I have been wondering lately: Do I love Christ above all other things? My favorite hymn writer, Fanny Crosby, wrote one of our family’s most loved hymns, “To God Be The Glory”. As I consider those words she penned, I believe I have my answer. Do I love Christ more than this little baby who has left us so quickly? Yes. Do I love Christ more than the children that remain? Yes. Do I love Christ more than I love my husband? Yes. Do I love Him more than my own life? Yes. “But purer, and higher, and greater will be our wonder, our transport, when Jesus we see.” Oh, just to glimpse His face! Every other joy, every other love, every other delight I have known pales at the thought of seeing my Savior’s face!! And, oh! our sweet baby, even now, does behold Him! And like our dear baby, when He calls me, I shall go, like a bride goes to her groom!
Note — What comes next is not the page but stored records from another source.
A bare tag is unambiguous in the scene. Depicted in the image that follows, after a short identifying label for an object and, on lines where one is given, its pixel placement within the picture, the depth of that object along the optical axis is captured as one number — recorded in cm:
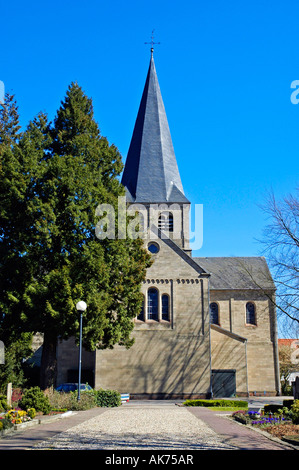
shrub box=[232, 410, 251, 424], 1544
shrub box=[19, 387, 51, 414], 1639
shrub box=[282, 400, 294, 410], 1889
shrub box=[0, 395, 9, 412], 1510
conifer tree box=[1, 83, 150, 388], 2194
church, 3309
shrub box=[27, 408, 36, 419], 1505
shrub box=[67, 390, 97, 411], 2017
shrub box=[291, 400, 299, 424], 1458
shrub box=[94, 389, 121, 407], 2403
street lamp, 2000
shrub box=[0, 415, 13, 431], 1227
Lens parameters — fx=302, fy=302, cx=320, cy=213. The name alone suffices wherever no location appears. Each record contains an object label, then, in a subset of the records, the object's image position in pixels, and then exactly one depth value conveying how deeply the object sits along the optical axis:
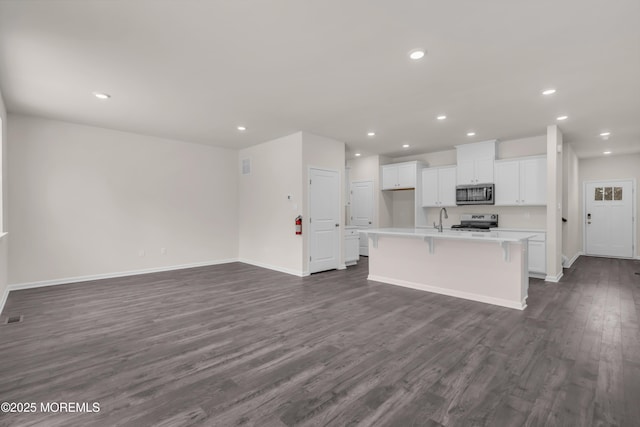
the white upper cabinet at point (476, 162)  6.32
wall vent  7.16
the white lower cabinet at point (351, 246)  6.89
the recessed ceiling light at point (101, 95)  3.88
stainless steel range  6.46
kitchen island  3.94
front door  7.88
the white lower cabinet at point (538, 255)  5.51
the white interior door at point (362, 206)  8.28
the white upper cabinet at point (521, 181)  5.67
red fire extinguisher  5.76
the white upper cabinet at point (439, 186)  6.91
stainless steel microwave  6.22
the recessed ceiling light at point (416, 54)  2.83
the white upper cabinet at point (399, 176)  7.45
May we bring glory to God by remembering and rejoicing in this little life that He has lent to us for such a short season!
“And we know that all things work together for good to those who love God, to those who are called according to His purpose…
He who did not spare His own Son, but delivered Him up for us all, how shall He not with Him also freely give us all things?...
Who shall separate us from the love of Christ? Shall tribulation, or distress or persecution, or famine, or nakedness, or peril, or sword?...
Yet in all these things we are more than conquerors through Him who loved us.
For I am persuaded that neither death nor life, nor angels nor principalities nor powers, nor things present nor things to come, nor height nor depth, nor any other created thing, shall be able to separate us from the love of God which is in Christ Jesus our Lord.”